One possibility is that the process of seeing avatars, which reflect a diverse group
of pregnant women discuss facts and questions about prenatal screening, may result
in a more positive perspective toward screening. Alternatively, women who were predisposed
to pursue testing may have spent more time with the game to better understand prenatal
screening. Furthermore, the visual layout of the game was also positive in bright
colors and a pleasant outdoor environment. However, this also made the game more attractive
and resulted in more time spent with the game than the brochure.
Thus, the features that make games interesting may also promote a more positive attitude
toward prenatal screening as opposed to not screening. It is important to maintain
a nondirective nature in education for prenatal screening, and that may pose significant
challenges for the game context. Games often are engaging through the provision of
rewards to the gamer for success in working through barriers and problems toward an
ultimate goal. In the health care domain, games can use such reward strategies to
promote knowledge and adherence to professional recommendations. In our context, our
goal is to neither promote nor inhibit prenatal screening per se but to promote informed
decision-making, values clarification, and communication between partners driven by
theory through serious game design. More research is needed to identify how these
game features such as color scheme, game environment, and interactions and physical
representation of avatars influence decision-making.
This study used a randomized design with a focus on screening choices including some
information about diagnostic outcomes. However, it only included outcome data on cell-free
DNA (cfDNA) and did not include outcome data that compared and contrasted cfDNA with
other prenatal screening options. The research team purposefully limited the game
to cfDNA at this stage of the research because implications for counseling and informed
decision-making of pregnant women are similar for other prenatal screening tests.

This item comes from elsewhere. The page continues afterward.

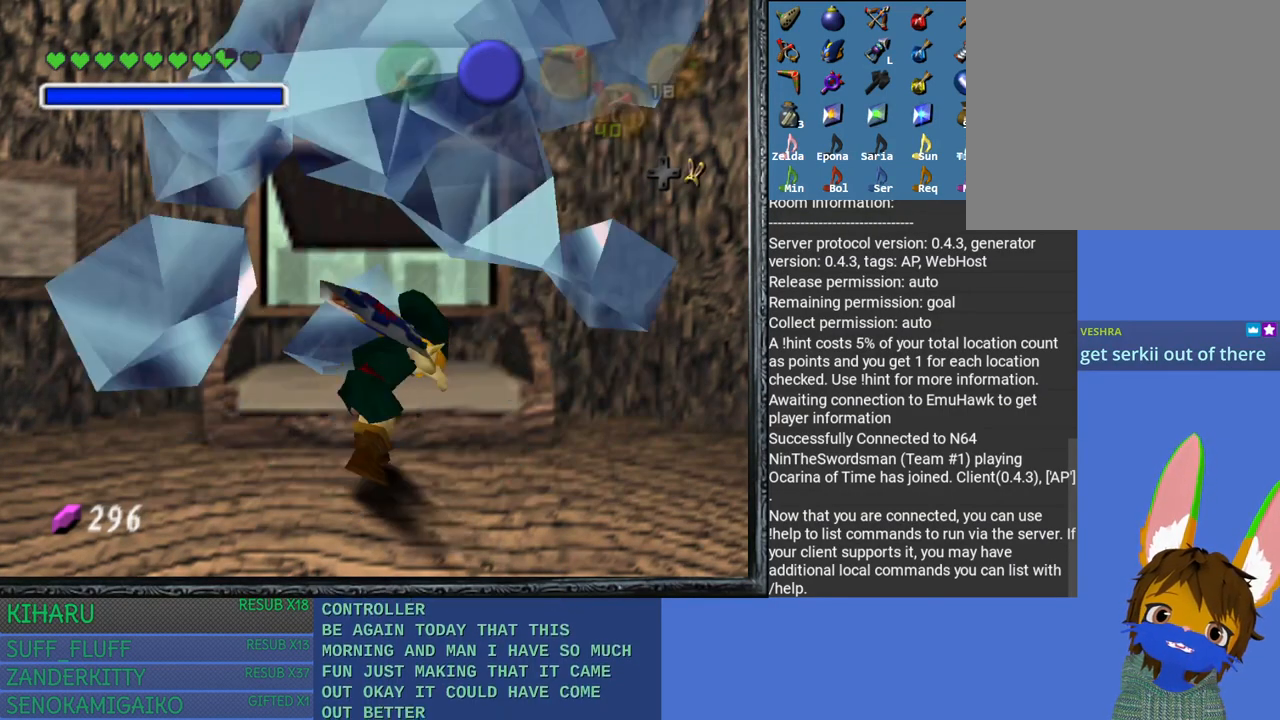
{"buttons": ["CROSS", "SQUARE"], "left_stick": "down", "right_stick": "center", "events": [[17, "left_stick", "down-right"], [33, "CROSS", "up"], [33, "SQUARE", "up"], [100, "CROSS", "down"], [100, "SQUARE", "down"], [167, "left_stick", "up-right"], [217, "CROSS", "up"], [217, "SQUARE", "up"], [233, "left_stick", "up-left"], [300, "CROSS", "down"], [300, "SQUARE", "down"], [300, "left_stick", "down-left"], [383, "CROSS", "up"], [383, "SQUARE", "up"], [400, "left_stick", "down"], [500, "CROSS", "down"], [500, "SQUARE", "down"]]}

Despite cfDNA having better detection rate among older women,[19] the general approach to education about prenatal screening across the different
options is the same. Most OB clinics provide brochures at the first prenatal visit,[20] and some may or may not discuss the options with their obstetrician and/or a genetic
counselor. cfDNA was chosen because it has a better overall detection rate, and the
purpose of the game was not to educate about each type of prenatal screening option
and how each type of screening is conducted but if prenatal screening was an appropriate
choice in general.
In addition, this study was only able to include a small sample of women with limited
diversity from an OB clinic of an academic urban medical center. Next steps for the
game design will need to include value preferences of the patient into the game as
opposed to computerized survey questions to increase personalization prior to decision-making.

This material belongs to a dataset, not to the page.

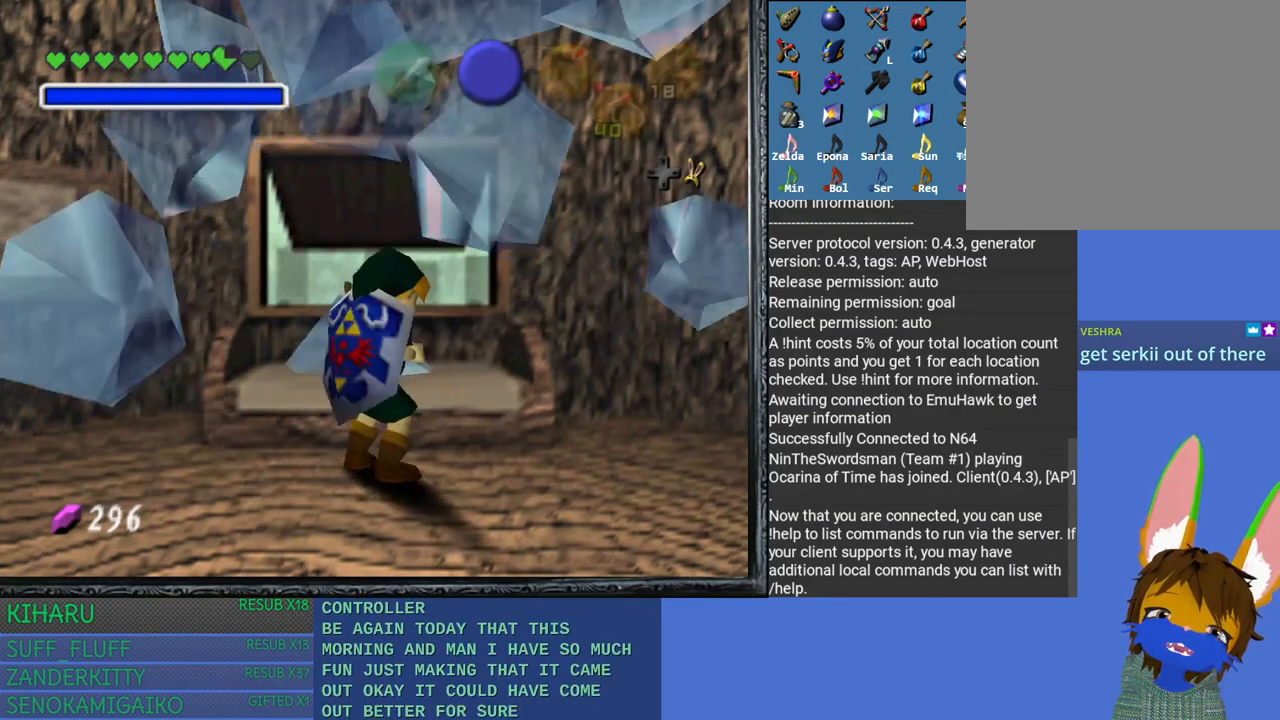
{"buttons": [], "left_stick": "down", "right_stick": "center", "events": [[83, "CROSS", "up"], [83, "SQUARE", "up"], [183, "SQUARE", "down"], [200, "CROSS", "down"], [300, "CROSS", "up"], [300, "SQUARE", "up"], [383, "CROSS", "down"], [383, "SQUARE", "down"], [500, "CROSS", "up"], [500, "SQUARE", "up"]]}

Knowledge was only assessed after the intervention so that we are unable to explore knowledge gains over time. Finally,
it is important that any future research assesses the neutrality of a gaming decision
aid on outcomes. Any decision support tool should not encourage or discourage a particular
choice and additional research on how entertainment or pleasant visual features may
impact decisions without bias as well as how it impacts shared decision-making with
providers is needed. Future research will explore the impact of this game with a more
diverse sample, both nationally and in terms of racial/ethnic makeup.
Conclusion
Outcomes of this research show promise for the use of games to educate about prenatal
screening as well as other genetic testing decisions. The game environment appeared
to motivate participants to interact more with the information, resulting in higher
knowledge. More research is needed to understand how the features of a game influence
motivation to continue to play and impact patient decision-making and decisional outcomes.